-- Data extract follows --

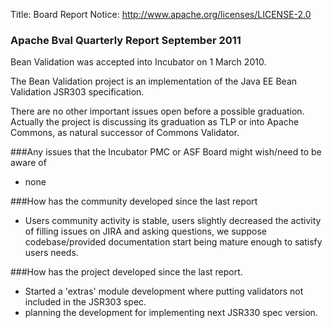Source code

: Title: Board Report
Notice: http://www.apache.org/licenses/LICENSE-2.0

### Apache Bval Quarterly Report September 2011

Bean Validation was accepted into Incubator on 1 March 2010.

The Bean Validation project is an implementation of the Java EE Bean
Validation JSR303 specification.

There are no other important issues open before a possible graduation.
Actually the project is discussing its graduation as TLP or into
Apache Commons, as natural successor of Commons Validator.

###Any issues that the Incubator PMC or ASF Board might wish/need to be aware of

 * none

###How has the community developed since the last report

 * Users community activity is stable, users slightly decreased the
activity of filling issues on JIRA and asking questions, we suppose
codebase/provided documentation start being mature enough to satisfy
users needs.

###How has the project developed since the last report.

 * Started a 'extras' module development where putting validators
not included in the JSR303 spec.
 * planning the development for implementing next JSR330 spec version.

-- Data extract concluded --

Exercise directions:
The records above must be echoed exactly, minus their pictures.

Response area:
Source code

: Title: Board Report
Notice: http://www.apache.org/licenses/LICENSE-2.0

### Apache Bval Quarterly Report September 2011

Bean Validation was accepted into Incubator on 1 March 2010.

The Bean Validation project is an implementation of the Java EE Bean
Validation JSR303 specification.

There are no other important issues open before a possible graduation.
Actually the project is discussing its graduation as TLP or into
Apache Commons, as natural successor of Commons Validator.

###Any issues that the Incubator PMC or ASF Board might wish/need to be aware of

 * none

###How has the community developed since the last report

 * Users community activity is stable, users slightly decreased the
activity of filling issues on JIRA and asking questions, we suppose
codebase/provided documentation start being mature enough to satisfy
users needs.

###How has the project developed since the last report.

 * Started a 'extras' module development where putting validators
not included in the JSR303 spec.
 * planning the development for implementing next JSR330 spec version.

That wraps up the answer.